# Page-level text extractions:
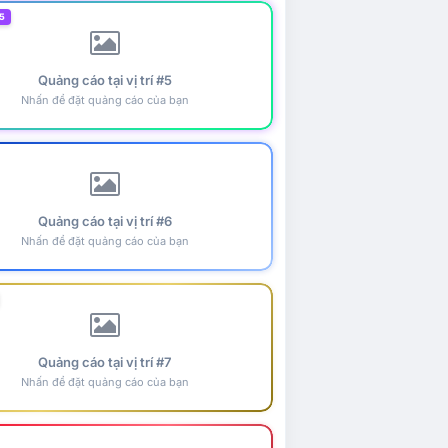
5
Quảng cáo tại vị trí #5
Nhấn để đặt quảng cáo của bạn
Quảng cáo tại vị trí #6
Nhấn để đặt quảng cáo của bạn
Quảng cáo tại vị trí #7
Nhấn để đặt quảng cáo của bạn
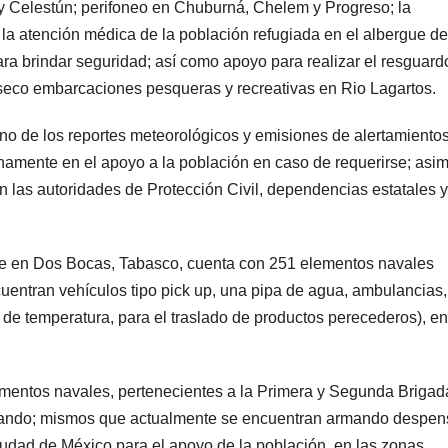
y Celestún; perifoneo en Chuburná, Chelem y Progreso; la
la atención médica de la población refugiada en el albergue de
ra brindar seguridad; así como apoyo para realizar el resguard
eco embarcaciones pesqueras y recreativas en Rio Lagartos.
no de los reportes meteorológicos y emisiones de alertamientos
unamente en el apoyo a la población en caso de requerirse; asi
n las autoridades de Protección Civil, dependencias estatales y
ede en Dos Bocas, Tabasco, cuenta con 251 elementos navales
cuentran vehículos tipo pick up, una pipa de agua, ambulancias,
 de temperatura, para el traslado de productos perecederos), en
mentos navales, pertenecientes a la Primera y Segunda Brigad
Mando; mismos que actualmente se encuentran armando despen
Ciudad de México para el apoyo de la población, en las zonas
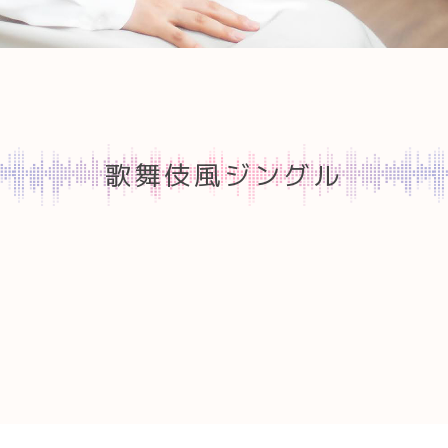
歌舞伎風ジングル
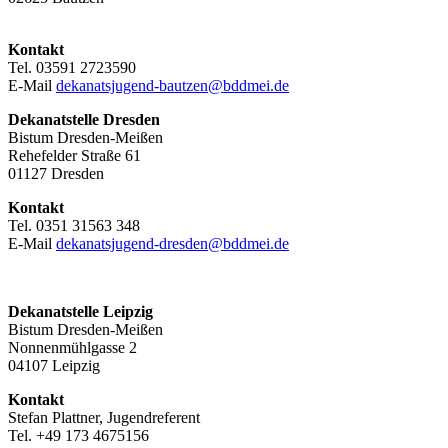
Kontakt
Tel. 03591 2723590
E-Mail
dekanatsjugend-bautzen@bddmei.de
Dekanatstelle
Dresden
Bistum Dresden-Meißen
Rehefelder Straße 61
01127 Dresden
Kontakt
Tel. 0351 31563 348
E-Mail
dekanatsjugend-dresden@bddmei.de
Dekanatstelle Leipzig
Bistum Dresden-Meißen
Nonnenmühlgasse 2
04107 Leipzig
Kontakt
Stefan Plattner, Jugendreferent
Tel. +49 173 4675156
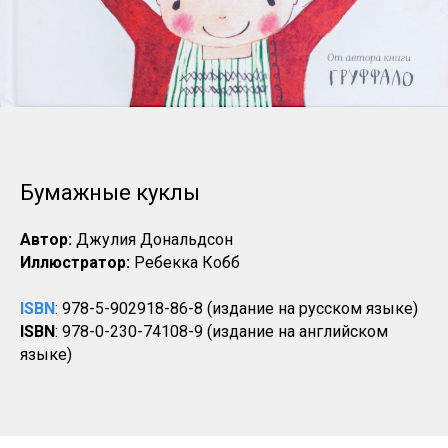
Бумажные куклы
Автор:
Джулия Дональдсон
Иллюстратор:
Ребекка Кобб
ISBN
: 978-5-902918-86-8 (издание на русском языке)
ISBN
: 978-0-230-74108-9 (издание на английском
языке)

# JOB ITEM:
Reproduce the extracted text from all of the data above line for line, without altering a character. Leave out the pictures.

# RESPONSE:
5
Quảng cáo tại vị trí #5
Nhấn để đặt quảng cáo của bạn
Quảng cáo tại vị trí #6
Nhấn để đặt quảng cáo của bạn
Quảng cáo tại vị trí #7
Nhấn để đặt quảng cáo của bạn
y Celestún; perifoneo en Chuburná, Chelem y Progreso; la
la atención médica de la población refugiada en el albergue de
ra brindar seguridad; así como apoyo para realizar el resguard
eco embarcaciones pesqueras y recreativas en Rio Lagartos.
no de los reportes meteorológicos y emisiones de alertamientos
unamente en el apoyo a la población en caso de requerirse; asi
n las autoridades de Protección Civil, dependencias estatales y
ede en Dos Bocas, Tabasco, cuenta con 251 elementos navales
cuentran vehículos tipo pick up, una pipa de agua, ambulancias,
 de temperatura, para el traslado de productos perecederos), en
mentos navales, pertenecientes a la Primera y Segunda Brigad
Mando; mismos que actualmente se encuentran armando despen
Ciudad de México para el apoyo de la población, en las zonas
歌舞伎風ジングル
Kontakt
Tel. 03591 2723590
E-Mail
dekanatsjugend-bautzen@bddmei.de
Dekanatstelle
Dresden
Bistum Dresden-Meißen
Rehefelder Straße 61
01127 Dresden
Kontakt
Tel. 0351 31563 348
E-Mail
dekanatsjugend-dresden@bddmei.de
Dekanatstelle Leipzig
Bistum Dresden-Meißen
Nonnenmühlgasse 2
04107 Leipzig
Kontakt
Stefan Plattner, Jugendreferent
Tel. +49 173 4675156
Бумажные куклы
Автор:
Джулия Дональдсон
Иллюстратор:
Ребекка Кобб
ISBN
: 978-5-902918-86-8 (издание на русском языке)
ISBN
: 978-0-230-74108-9 (издание на английском
языке)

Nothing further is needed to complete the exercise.